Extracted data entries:
>>>
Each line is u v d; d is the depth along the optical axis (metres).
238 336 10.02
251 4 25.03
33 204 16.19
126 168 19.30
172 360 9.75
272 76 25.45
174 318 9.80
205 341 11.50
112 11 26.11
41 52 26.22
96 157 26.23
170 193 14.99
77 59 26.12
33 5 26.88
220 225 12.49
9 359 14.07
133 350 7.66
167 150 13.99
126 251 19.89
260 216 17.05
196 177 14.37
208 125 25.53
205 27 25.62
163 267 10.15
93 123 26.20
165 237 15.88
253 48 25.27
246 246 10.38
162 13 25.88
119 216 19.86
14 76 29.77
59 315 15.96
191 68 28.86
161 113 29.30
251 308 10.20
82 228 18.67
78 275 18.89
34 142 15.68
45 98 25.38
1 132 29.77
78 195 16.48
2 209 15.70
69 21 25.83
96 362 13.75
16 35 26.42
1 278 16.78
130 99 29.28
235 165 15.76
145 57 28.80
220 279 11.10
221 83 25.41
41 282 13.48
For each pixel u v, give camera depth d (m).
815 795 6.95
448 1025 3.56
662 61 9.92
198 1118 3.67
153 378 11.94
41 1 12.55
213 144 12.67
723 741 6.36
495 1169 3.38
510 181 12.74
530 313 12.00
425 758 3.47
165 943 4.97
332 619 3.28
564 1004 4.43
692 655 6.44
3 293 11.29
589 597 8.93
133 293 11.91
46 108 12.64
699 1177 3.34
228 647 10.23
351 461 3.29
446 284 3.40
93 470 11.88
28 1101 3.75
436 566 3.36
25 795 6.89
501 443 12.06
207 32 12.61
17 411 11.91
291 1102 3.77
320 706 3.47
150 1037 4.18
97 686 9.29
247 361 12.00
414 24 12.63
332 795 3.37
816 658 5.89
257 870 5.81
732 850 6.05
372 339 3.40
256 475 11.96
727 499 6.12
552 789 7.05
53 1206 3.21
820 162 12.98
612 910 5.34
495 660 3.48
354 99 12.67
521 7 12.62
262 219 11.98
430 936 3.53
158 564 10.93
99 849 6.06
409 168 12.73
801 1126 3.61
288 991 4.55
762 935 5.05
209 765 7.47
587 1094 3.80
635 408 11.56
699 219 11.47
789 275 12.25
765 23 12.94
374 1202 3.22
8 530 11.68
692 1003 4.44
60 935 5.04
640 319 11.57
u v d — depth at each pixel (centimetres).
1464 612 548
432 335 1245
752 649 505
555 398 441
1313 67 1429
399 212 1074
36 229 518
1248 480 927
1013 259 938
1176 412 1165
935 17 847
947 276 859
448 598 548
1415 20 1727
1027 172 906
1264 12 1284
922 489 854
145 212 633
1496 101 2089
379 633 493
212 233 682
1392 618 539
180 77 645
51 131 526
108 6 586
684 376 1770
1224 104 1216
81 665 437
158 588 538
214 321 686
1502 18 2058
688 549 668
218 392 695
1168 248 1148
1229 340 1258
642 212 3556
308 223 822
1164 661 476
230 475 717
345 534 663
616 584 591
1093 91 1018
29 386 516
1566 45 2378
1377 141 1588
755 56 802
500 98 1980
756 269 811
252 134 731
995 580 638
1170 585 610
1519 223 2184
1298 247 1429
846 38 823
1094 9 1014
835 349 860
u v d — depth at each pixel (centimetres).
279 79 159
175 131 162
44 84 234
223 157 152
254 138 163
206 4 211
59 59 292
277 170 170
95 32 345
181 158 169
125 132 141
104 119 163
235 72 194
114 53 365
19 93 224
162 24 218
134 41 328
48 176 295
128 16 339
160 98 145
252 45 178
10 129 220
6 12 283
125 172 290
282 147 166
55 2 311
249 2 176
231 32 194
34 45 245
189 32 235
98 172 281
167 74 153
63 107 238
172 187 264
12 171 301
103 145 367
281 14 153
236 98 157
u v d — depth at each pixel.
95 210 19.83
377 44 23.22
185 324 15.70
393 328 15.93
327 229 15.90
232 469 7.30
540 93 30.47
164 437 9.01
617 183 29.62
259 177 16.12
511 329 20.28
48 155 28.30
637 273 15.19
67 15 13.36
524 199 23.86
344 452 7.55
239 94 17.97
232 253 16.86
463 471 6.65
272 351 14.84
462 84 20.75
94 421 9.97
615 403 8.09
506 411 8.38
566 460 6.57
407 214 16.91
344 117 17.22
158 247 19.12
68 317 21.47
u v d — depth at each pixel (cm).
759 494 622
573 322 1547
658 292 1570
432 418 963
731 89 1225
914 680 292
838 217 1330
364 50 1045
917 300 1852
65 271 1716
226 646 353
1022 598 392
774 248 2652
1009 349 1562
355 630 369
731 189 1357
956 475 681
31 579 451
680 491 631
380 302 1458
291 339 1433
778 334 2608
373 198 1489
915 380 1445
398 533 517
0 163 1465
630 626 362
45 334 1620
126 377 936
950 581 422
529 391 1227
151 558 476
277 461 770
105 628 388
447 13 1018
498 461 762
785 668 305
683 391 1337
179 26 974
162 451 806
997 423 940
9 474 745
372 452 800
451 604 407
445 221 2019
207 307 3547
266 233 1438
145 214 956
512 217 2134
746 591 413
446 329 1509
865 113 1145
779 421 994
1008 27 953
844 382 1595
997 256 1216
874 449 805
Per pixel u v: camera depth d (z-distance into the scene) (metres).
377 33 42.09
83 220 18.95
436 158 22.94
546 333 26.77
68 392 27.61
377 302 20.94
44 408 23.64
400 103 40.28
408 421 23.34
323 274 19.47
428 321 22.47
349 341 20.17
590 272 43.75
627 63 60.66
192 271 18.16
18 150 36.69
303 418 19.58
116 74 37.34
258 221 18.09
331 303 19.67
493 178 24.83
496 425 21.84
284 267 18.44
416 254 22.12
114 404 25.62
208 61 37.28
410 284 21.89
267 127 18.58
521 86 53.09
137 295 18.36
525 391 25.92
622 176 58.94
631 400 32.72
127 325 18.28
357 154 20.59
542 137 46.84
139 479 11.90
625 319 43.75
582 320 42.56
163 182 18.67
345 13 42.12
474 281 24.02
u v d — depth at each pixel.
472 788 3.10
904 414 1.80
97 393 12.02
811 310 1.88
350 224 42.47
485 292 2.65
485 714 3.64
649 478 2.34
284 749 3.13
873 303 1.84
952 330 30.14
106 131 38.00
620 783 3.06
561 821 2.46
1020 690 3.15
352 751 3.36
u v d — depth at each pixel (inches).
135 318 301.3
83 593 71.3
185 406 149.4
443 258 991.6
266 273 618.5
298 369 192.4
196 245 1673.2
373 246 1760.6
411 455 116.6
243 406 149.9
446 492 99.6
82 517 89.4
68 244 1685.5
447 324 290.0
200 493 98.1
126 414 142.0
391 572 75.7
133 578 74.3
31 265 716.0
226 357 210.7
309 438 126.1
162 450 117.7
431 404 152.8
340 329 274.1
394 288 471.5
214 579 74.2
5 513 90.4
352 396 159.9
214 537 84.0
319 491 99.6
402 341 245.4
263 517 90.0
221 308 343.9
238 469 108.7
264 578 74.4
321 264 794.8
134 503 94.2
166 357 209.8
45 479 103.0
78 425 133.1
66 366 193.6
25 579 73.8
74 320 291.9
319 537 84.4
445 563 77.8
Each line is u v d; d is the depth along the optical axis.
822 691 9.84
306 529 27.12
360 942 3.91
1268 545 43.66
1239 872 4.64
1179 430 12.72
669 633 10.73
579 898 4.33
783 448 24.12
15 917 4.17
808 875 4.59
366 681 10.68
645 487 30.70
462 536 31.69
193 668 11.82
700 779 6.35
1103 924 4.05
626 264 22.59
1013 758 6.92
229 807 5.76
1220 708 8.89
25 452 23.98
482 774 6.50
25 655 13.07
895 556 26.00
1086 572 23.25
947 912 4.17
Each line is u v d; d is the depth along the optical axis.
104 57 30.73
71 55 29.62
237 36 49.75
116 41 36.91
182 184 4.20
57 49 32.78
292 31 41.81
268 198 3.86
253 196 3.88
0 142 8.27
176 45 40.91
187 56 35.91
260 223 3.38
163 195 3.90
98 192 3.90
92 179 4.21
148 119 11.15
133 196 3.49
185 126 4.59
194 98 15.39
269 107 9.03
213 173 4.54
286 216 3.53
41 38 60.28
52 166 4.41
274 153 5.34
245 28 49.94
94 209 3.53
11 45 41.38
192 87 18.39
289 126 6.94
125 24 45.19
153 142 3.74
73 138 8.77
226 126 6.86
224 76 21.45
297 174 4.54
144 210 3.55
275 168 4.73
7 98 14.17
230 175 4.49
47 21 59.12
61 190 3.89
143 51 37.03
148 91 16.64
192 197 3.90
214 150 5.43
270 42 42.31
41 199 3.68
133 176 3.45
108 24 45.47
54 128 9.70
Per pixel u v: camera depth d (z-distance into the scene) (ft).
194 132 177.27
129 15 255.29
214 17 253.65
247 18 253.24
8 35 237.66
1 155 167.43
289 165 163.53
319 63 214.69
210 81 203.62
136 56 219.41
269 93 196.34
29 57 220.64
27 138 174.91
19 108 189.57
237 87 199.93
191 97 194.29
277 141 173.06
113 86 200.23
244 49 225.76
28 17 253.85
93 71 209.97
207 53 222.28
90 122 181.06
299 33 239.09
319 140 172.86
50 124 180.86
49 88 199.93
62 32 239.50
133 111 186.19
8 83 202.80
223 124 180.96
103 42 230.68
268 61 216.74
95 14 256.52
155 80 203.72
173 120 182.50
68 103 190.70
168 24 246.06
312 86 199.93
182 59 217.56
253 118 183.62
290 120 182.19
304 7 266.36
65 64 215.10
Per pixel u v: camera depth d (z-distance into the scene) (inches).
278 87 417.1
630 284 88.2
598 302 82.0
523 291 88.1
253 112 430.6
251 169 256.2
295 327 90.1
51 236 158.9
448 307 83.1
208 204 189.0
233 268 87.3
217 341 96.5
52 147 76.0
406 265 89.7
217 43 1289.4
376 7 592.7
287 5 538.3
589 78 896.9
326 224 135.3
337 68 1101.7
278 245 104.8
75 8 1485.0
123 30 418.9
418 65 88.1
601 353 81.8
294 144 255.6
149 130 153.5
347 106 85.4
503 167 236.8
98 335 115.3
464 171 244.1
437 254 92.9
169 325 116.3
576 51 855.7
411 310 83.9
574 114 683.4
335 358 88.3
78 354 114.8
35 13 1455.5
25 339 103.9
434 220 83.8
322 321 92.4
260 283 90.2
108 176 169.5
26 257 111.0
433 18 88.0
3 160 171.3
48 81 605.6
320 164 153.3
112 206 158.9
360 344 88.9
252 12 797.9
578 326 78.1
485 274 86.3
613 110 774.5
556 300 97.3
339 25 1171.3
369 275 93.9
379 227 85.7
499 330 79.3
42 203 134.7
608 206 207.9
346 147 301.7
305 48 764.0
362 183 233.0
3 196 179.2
<<<
**Try it**
Lines after the one containing "495 1169 3.38" are not wanted; repeat exactly each line above from the first up to and including it.

**Reply to the exercise**
Each line is u v d; d is the depth along the optical axis (metres).
238 336 10.02
251 4 25.03
33 204 16.19
126 168 19.30
172 360 9.75
272 76 25.45
174 318 9.80
205 341 11.50
112 11 26.11
41 52 26.22
96 157 26.23
170 193 14.99
77 59 26.12
33 5 26.88
220 225 12.49
9 359 14.07
133 350 7.66
167 150 13.99
126 251 19.89
260 216 17.05
196 177 14.37
208 125 25.53
205 27 25.62
163 267 10.15
93 123 26.20
165 237 15.88
253 48 25.27
246 246 10.38
162 13 25.88
119 216 19.86
14 76 29.77
59 315 15.96
191 68 28.86
161 113 29.30
251 308 10.20
82 228 18.67
78 275 18.89
34 142 15.68
45 98 25.38
1 132 29.77
78 195 16.48
2 209 15.70
69 21 25.83
96 362 13.75
16 35 26.42
1 278 16.78
130 99 29.28
235 165 15.76
145 57 28.80
220 279 11.10
221 83 25.41
41 282 13.48
For each pixel u v, give camera depth d (m).
815 795 6.95
448 1025 3.56
662 61 9.92
198 1118 3.67
153 378 11.94
41 1 12.55
213 144 12.67
723 741 6.36
495 1169 3.38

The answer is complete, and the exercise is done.